# Black On Black Printing - HELP!



## Rubicon Apparel (Dec 29, 2010)

Hi All,

I'm new here so im sorry if this has come up before, but i cant find an exact answer to my question. 

Basically i was wondering how you can print black on black and make it look good. 

E.g. Johnny Cupcakes / Shop Details

Is it more of a grey mix? Or is it a white screen print with black on top like when printing colours onto a black garment. 

Many Thanks!


----------



## PrintsCharming (Jan 21, 2009)

Rubicon Apparel said:


> Hi All,
> 
> 
> E.g. Johnny Cupcakes / Shop Details
> ...


exactly, it's not black ink.


----------



## Rubicon Apparel (Dec 29, 2010)

Ok, thanks 

But the printing technique to get a dark grey on black is what? Direct grey or white below?

Thanks


----------



## taricp35 (Dec 10, 2008)

Yep I agree, I do it all the time. I mix my black ink sometimes with grey ink, sometimes with white ink. I have no formula for mixing, I just mix until I get a color I like. When I like it, I jot down the mixture parts just in case I want to do it again. I am sure there is a better way to mix the inks but the shirts are usually for myself so I don't really care all that much. If someone comes in wanting it then I will have the place that I buy my inks from mix it.


----------



## macumazahn (Jan 11, 2007)

I basically use the same process. In fact will be doing a dozen of that process this weekend. I start with black ink and add small amounts of white until I get the desired color. I also add reducer to thin it out for a slightly better hand feel.


----------



## foot print (Jun 2, 2010)

Rubicon Apparel said:


> Ok, thanks
> 
> But the printing technique to get a dark grey on black is what? Direct grey or white below?
> 
> Thanks


 NO you do not need to under base (white ink under dark grey) just print your grey ink directly on the shirt..here something cool..take a empty container put it aside. Anytime you have junk ink, contaminated ink, just ink you don't want to put back in your bucket. Don't toss it in the trash toss it into your empty container after a while you will have a bunch of crappy ink. Mix it up and you will get this really cool greyish,brownish, color and it actually looks really cool on black tees.


----------



## cv.graphink (Nov 25, 2010)

well i guess i would say plastisol and not waterbase. a soft squeegee because you want it to lay down the ink on the garment. no you don't need a base for the black ink. if you have the time make yourself a screen for the black ink and another screen for a white underbase. print a test rag with the underbase and without the underbase, and then decide which one you like more. i don't know what your printing but i don't think you would need an underbase for black plastisol ink on black shirts. 
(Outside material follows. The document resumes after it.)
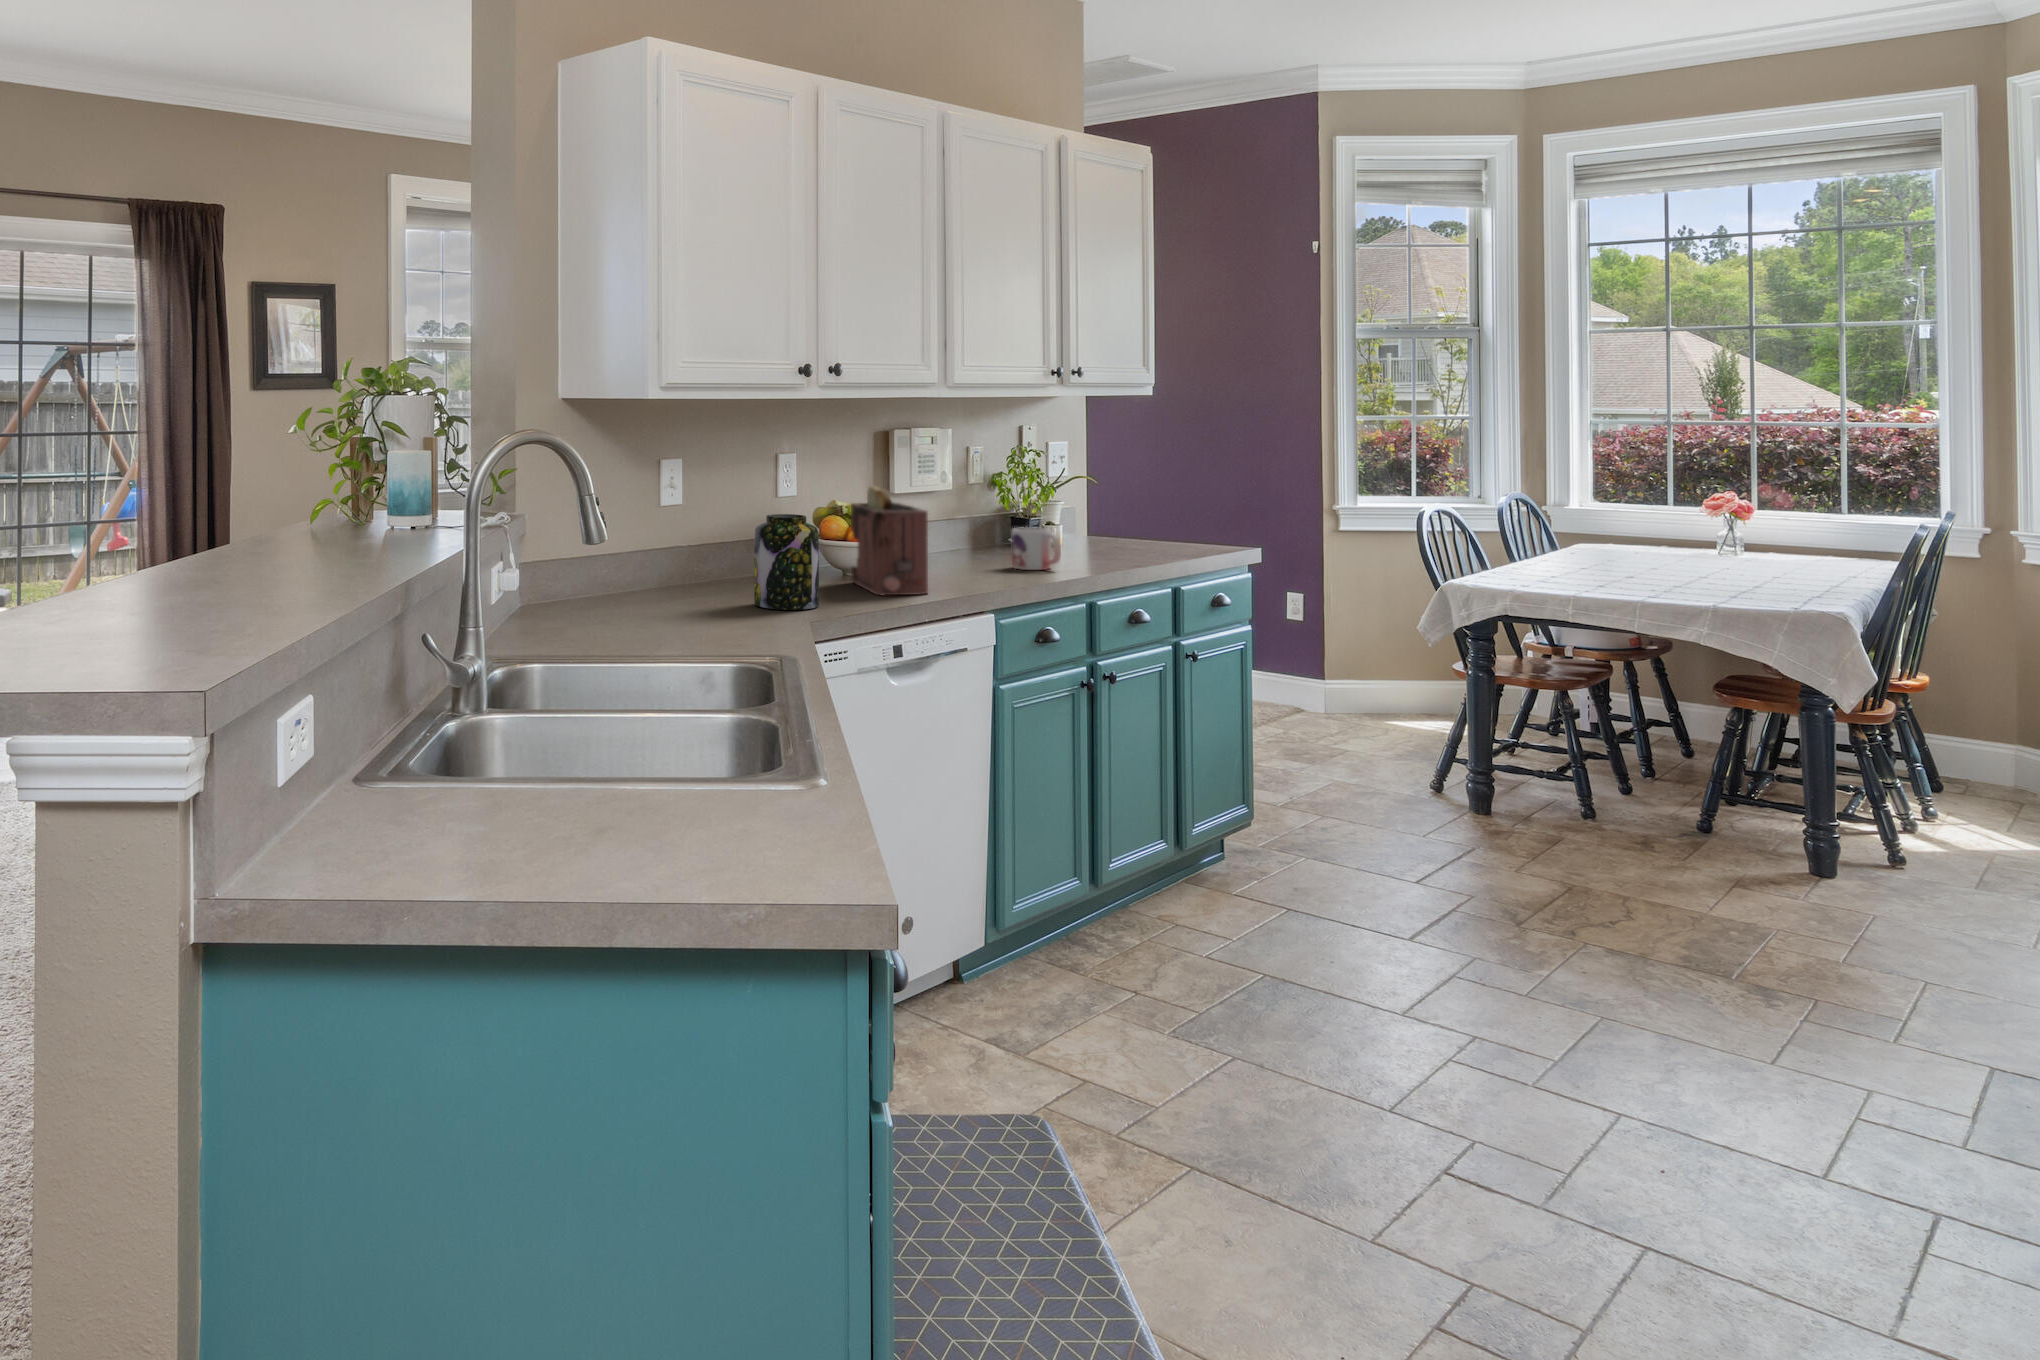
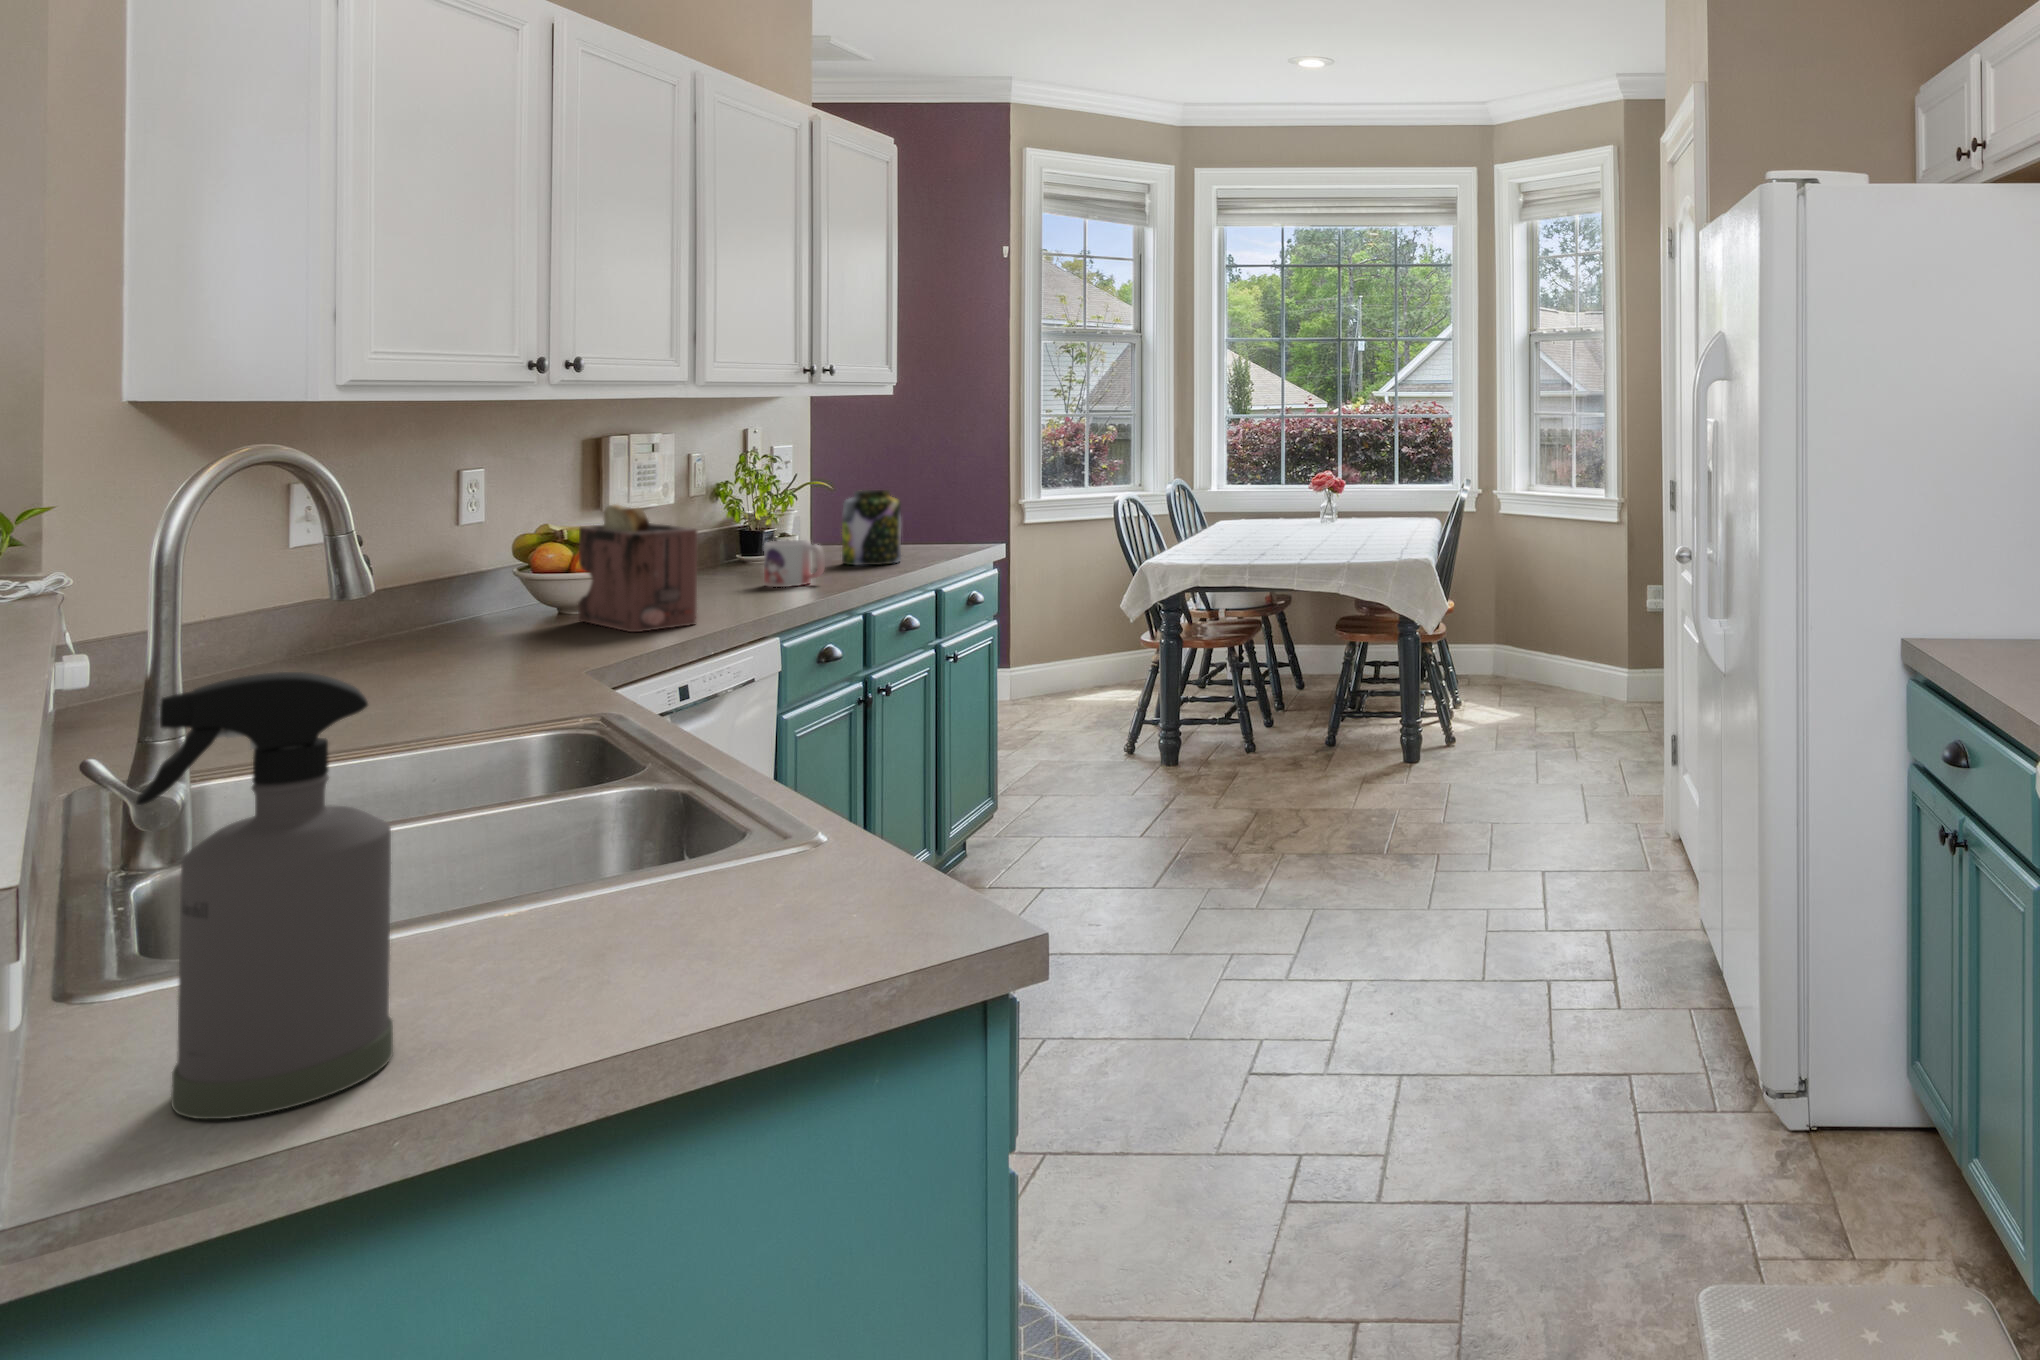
jar: present [754,514,819,610] -> present [842,490,901,565]
spray bottle: none [337,582,473,877] -> present [136,672,393,1119]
as for inks: if your trying to mix inks, starting to have customers, and starting to deal with artwork designed by someone else then the supplies here at this link will help out big time Water Based Pantone Mixing System, Plastisol Pantone Mixing System, Ink Color Matching. printing a dark gray on black isn't all that crazy either. we are currently printing a design that has a gray background with waterbase discharge ink, and then a logo in the corner with plastisol - white underbase, light green, a darker green, and black ink(in that order). a pantone guide book is an extremely important tool to have in any screen printing shop


----------



## jayarrsteiner (Aug 8, 2009)

Just print standard black plastisol on a shirt. It has a natural shine to it so the shirt will look all black but in the right light you'll see the slight shimmer of the design. Just my personal experience.


----------



## hawaiianphatboy (Apr 28, 2008)

I have used high density clear on black shirts. It gives a shiny black appearance and visible at all angles. It is a pretty cool effect. Aloha


----------



## BroJames (Jul 8, 2008)

I print some military type of shirts and sometimes I can get away with all sorts of ink-shirt color combination. Usually, I use leftover colors to come up with a new color. Usually, I add black ink to the leftover ink to print on very dark shirts. I have no fix formula but often get it close to the shade of the shirt or close to black.


----------